* **About this task**: Reproduce only what lies between the first line of the material below and the line containing "Who Upvoted", with both of those lines included and every line kept exact.

* **Given information**:
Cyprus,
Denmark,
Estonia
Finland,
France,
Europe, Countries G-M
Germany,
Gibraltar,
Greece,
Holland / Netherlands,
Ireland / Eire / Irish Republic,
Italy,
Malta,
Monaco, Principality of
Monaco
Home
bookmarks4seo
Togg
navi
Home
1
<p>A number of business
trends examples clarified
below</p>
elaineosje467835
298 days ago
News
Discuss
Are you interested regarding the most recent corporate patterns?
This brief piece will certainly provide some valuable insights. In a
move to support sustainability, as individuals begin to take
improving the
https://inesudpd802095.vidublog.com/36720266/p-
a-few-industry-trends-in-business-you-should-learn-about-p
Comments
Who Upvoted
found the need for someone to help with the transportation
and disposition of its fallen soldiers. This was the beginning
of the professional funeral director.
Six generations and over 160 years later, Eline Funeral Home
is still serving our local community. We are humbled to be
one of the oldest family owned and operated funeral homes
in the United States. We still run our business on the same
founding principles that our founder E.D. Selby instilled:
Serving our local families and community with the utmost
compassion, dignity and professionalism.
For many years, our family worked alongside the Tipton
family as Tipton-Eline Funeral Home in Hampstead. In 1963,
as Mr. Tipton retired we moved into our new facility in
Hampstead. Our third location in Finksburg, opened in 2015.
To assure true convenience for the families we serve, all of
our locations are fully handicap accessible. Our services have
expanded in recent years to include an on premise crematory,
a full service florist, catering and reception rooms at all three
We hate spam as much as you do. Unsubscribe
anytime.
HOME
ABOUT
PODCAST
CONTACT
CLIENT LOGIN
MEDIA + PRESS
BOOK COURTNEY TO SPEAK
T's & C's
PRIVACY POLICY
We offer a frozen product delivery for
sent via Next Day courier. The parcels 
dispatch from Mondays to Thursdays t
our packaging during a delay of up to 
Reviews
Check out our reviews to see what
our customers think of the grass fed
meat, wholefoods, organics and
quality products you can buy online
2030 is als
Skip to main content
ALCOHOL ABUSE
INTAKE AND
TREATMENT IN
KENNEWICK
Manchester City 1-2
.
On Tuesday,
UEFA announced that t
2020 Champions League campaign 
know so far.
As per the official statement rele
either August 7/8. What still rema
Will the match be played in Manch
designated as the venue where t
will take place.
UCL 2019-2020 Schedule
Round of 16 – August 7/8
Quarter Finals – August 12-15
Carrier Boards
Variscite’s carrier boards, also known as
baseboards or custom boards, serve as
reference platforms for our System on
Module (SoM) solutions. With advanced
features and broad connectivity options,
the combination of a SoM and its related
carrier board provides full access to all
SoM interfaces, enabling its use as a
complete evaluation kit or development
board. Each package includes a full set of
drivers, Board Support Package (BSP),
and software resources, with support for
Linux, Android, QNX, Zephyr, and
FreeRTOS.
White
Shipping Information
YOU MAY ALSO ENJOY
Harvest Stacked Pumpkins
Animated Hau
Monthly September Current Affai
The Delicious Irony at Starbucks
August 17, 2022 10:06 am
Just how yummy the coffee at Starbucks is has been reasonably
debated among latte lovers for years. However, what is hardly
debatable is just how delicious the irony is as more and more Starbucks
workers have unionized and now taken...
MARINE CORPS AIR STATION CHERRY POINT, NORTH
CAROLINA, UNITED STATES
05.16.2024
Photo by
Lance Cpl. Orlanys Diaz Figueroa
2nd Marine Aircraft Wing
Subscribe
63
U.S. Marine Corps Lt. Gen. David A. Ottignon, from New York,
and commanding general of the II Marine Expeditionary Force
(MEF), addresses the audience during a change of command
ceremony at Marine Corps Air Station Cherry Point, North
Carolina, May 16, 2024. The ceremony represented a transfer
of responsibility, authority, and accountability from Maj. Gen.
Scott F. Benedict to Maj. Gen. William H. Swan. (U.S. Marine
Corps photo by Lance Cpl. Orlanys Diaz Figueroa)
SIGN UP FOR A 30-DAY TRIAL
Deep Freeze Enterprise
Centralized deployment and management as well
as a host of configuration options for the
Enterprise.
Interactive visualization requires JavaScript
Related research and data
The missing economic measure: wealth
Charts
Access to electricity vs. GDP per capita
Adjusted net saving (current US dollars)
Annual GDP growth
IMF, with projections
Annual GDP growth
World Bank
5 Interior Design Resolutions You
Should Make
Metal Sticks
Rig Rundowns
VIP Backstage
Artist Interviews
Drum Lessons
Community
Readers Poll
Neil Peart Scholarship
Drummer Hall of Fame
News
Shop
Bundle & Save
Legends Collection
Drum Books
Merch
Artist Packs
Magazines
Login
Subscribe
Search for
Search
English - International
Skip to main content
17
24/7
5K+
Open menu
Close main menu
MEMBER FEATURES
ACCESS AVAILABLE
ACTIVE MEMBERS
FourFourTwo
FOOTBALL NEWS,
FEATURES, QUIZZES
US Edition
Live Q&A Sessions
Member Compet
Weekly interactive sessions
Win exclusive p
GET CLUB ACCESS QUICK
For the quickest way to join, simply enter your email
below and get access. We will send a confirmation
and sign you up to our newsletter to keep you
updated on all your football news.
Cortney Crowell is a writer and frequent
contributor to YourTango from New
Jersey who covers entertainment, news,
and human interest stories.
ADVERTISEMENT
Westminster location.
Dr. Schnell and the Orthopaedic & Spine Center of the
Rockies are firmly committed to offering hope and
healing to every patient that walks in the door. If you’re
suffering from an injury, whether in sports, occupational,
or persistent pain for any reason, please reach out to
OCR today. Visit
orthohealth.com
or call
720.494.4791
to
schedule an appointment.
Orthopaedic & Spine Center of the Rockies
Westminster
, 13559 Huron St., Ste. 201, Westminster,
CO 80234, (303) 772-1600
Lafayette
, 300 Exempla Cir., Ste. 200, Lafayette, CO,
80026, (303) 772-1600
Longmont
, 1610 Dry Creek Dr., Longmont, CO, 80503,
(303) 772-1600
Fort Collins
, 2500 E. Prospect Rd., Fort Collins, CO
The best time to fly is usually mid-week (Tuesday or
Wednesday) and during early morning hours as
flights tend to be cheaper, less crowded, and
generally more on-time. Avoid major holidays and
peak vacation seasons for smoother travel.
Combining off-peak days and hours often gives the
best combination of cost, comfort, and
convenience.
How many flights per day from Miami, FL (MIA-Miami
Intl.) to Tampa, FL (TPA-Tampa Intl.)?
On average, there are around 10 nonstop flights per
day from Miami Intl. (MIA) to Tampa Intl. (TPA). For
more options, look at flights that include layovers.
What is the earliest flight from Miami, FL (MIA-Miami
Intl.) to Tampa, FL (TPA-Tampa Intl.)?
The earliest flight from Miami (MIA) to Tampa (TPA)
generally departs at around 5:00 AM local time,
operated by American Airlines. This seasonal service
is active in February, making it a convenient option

* **Solution to this task**:
Cyprus,
Denmark,
Estonia
Finland,
France,
Europe, Countries G-M
Germany,
Gibraltar,
Greece,
Holland / Netherlands,
Ireland / Eire / Irish Republic,
Italy,
Malta,
Monaco, Principality of
Monaco
Home
bookmarks4seo
Togg
navi
Home
1
<p>A number of business
trends examples clarified
below</p>
elaineosje467835
298 days ago
News
Discuss
Are you interested regarding the most recent corporate patterns?
This brief piece will certainly provide some valuable insights. In a
move to support sustainability, as individuals begin to take
improving the
https://inesudpd802095.vidublog.com/36720266/p-
a-few-industry-trends-in-business-you-should-learn-about-p
Comments
Who Upvoted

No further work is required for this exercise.